From Friday’s decision in Commonwealth v. Muhammad, written by Justice Stabile and joined by Justices Panella and Musmanno:
Based on Appellant’s convictions for interference with custody of children (“interference”) and conspiracy to interfere with custody of children (“conspiracy”), the trial court ordered Appellant to register as a sexual offender under Revised Subchapter H of the Sexual Offenders Registration and Notification Act (“SORNA”) as a Tier I offender. We hold that SORNA is unconstitutional as applied to Appellant, because it creates an irrebuttable presumption that her convictions for interference and conspiracy make her a risk to commit additional sexual offenses….
The present case arose from a custody dispute between Khalid and Angelita, the father and mother of a three-year-old child, Pharaoh. Appellant assisted Khalid in taking Pharaoh away from Angelita by (1) driving with Khalid and Lisa Walker to Pharaoh’s home in Reading, (2) pulling Angelita’s daughter, Liajah, away while Pharaoh was placed in the car, (3) leaving Reading in the car with Khalid, Pharaoh, Liajah, and Lisa, and (4) driving to a train station in Philadelphia, where Pharaoh was transferred to another vehicle.
The interference and conspiracy convictions would normally require, under the Pennsylvania SORNA, that the defendant register as a sex offender; but this, the appellate court concluded, was unconstitutional in this case:
SORNA prescribes that “[s]exual offenders pose a high risk of committing additional sexual offenses[.]”Based on this presumption, SORNA requires the State Police to maintain a statewide registry of sexual offenders that lists substantial information concerning the offenders. Further, the State Police must disseminate this information to the public through a website that is searchable by “any given zip code or geographic radius set by the user.” At sentencing, the trial court must, inter alia, inform a sexual offender of the offender’s duty to register and require the offender to read and sign a form stating that the duty to register under this subchapter has been explained….

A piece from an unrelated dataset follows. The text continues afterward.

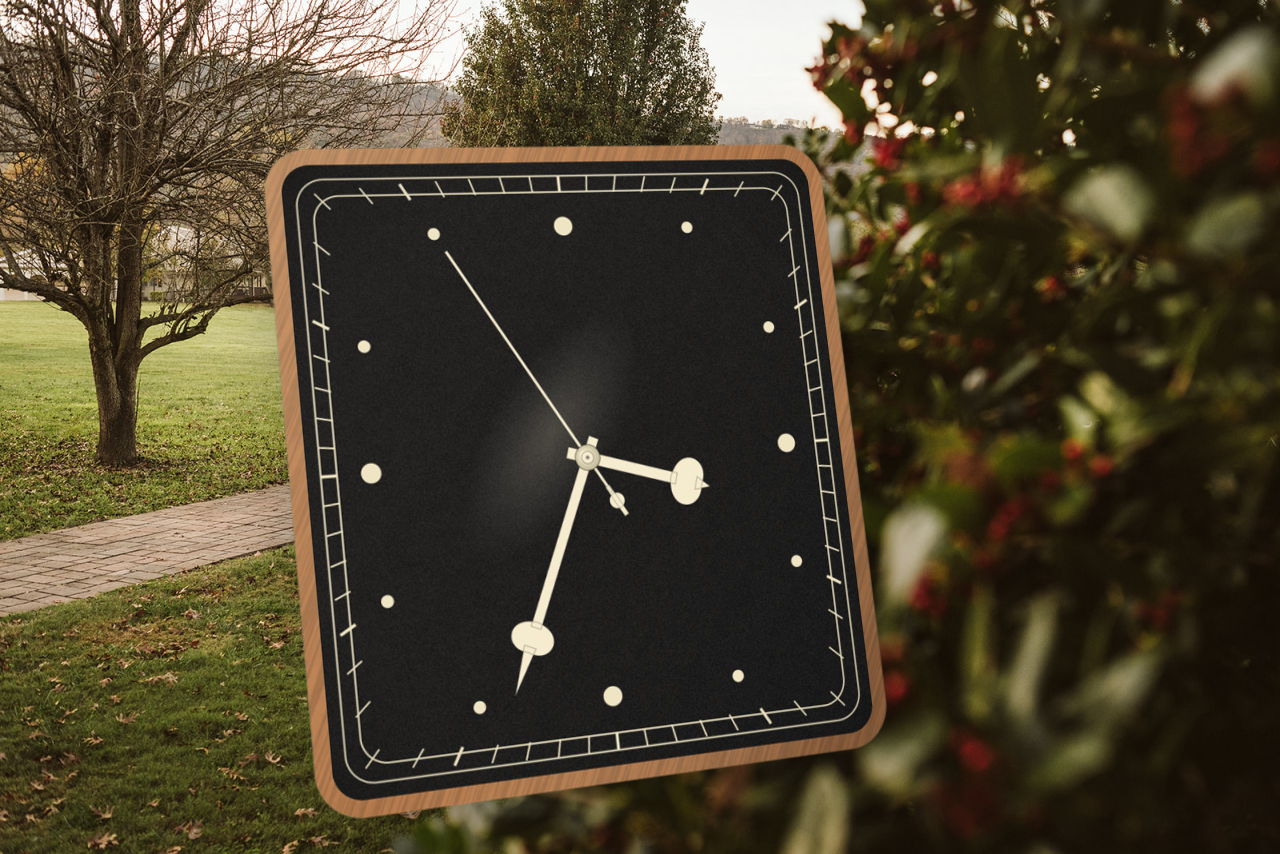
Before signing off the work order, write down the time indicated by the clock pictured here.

In J.B. and Torsilieri, the [Pennsylvania] Supreme Court analyzed whether SORNA utilizes an unconstitutional irrebuttable presumption. In J.B., several juvenile offenders argued that SORNA violated their due process rights by including an irrebuttable presumption that all juvenile offenders “pose a high risk of committing additional sexual offenses,” the same language that Appellant challenges here. The Court agreed. It held that SORNA’s presumption impinges upon the juvenile offenders’ right to reputation embodied within Article I, Section 1 of the Pennsylvania Constitution without giving them a meaningful opportunity to challenge the presumption.
Next, based on research credited by the trial court, the Court concluded that the presumption was not universally true. Finally, the Court observed that SORNA already provides for individualized assessment of adult sexual offenders as sexually violent predators and juvenile offenders as sexually violent delinquent children. Thus, it was possible to use a similar individualized assessment process to consider whether juvenile sexual offenders posed a high risk of recidivating.

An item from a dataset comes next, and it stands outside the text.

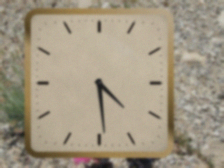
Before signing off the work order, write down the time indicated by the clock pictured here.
4:29
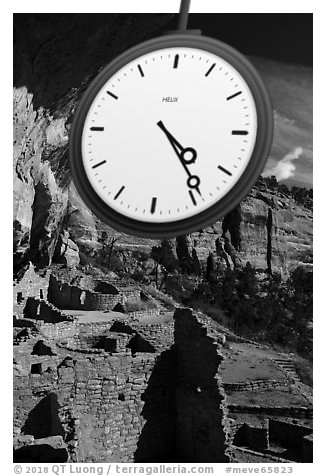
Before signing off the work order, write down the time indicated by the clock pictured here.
4:24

In Torsilieri, an adult defendant convicted of aggravated indecent assault and indecent assault claimed that SORNA was unconstitutional on its face by creating an irrebuttable presumption that all sexual offenders pose a high risk of recidivation…. [The Pennsylvania Supreme] Court acknowledged that the defendant presented “colorable constitutional challenges” through the scientific research he presented to the trial court in expert affidavits, [and] held that remand was necessary “to allow the parties to present additional argument and evidence to address whether a scientific consensus has developed to overturn the legislative determinations in regard to adult sexual offenders’ recidivation rates and the effectiveness of a tier-based registration and notification system as they relate to the prongs of the irrebuttable presumption doctrine.” …

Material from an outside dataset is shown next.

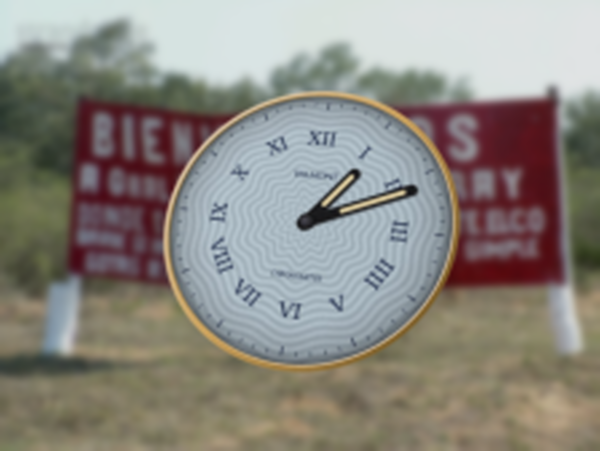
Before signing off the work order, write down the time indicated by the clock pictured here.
1:11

The first prong of the irrebuttable presumption test requires us to examine whether, as applied to this case, SORNA encroaches on a due process right of Appellant. We find guidance on this subject from J.B.’s discussion of SORNA’s impact on juveniles’ due process right to reputation…. “[R]eputation is an interest that is recognized and protected by our highest state law: our Constitution.” It is beyond serious dispute that registration as a sex offender creates a presumption—indeed, a stigma—that Appellant is a dangerous adult who is likely to commit further sexual offenses. This mark of disgrace profoundly affects her ability to obtain employment, education, and housing, which in turn impedes her ability to function as a productive member of society.
Furthermore, SORNA fails to provide Appellant a meaningful opportunity to rebut the presumption that she is a danger to re-offend. She was automatically designated a Tier I sexual offender based on her convictions for interference and conspiracy, and she will not have any opportunity to challenge this designation or claim that she has been rehabilitated throughout the fifteen-year registration period. These factors convince us that SORNA, as applied to this case, creates an irrebuttable presumption that encroaches upon Appellant’s constitutional interest in her reputation.
The second prong of the irrebuttable presumption test calls for analysis whether SORNA’s presumption that sexual offenders present a high risk of recidivating is true as to Appellant. It plainly is not. Prior to this case, Appellant had no criminal history. Furthermore, there is no evidence in this case that Appellant committed or intended to commit any acts of a sexual nature….
The final prong of the irrebuttable presumption test requires examination of whether reasonable alternatives exist to determine whether Appellant is a high risk to commit additional sexual offenses in the future. Appellant pointed out in her sentencing memorandum and again in this appeal that two such alternatives exist.
First, there are well-established risk assessment tools employed in Pennsylvania. The Sexual Offenders Assessment Board (“SOAB”), the entity created by the legislature to perform sexually violent predator (“SVP”) assessments, has identified a variety of “actuarial instruments” that are available and preferable for determining risk assessments. These tools “should be routinely used” because they can help “distinguish between low-risk and high-risk sex offenders.” Failure to do so “wastes resources” because “most sex offenders are never reconvicted for a sexual offense.” Second, the SOAB itself could perform an individualized assessment, similar to the tests it performs to determine whether individuals are SVP’s. Neither of these alternatives was used here.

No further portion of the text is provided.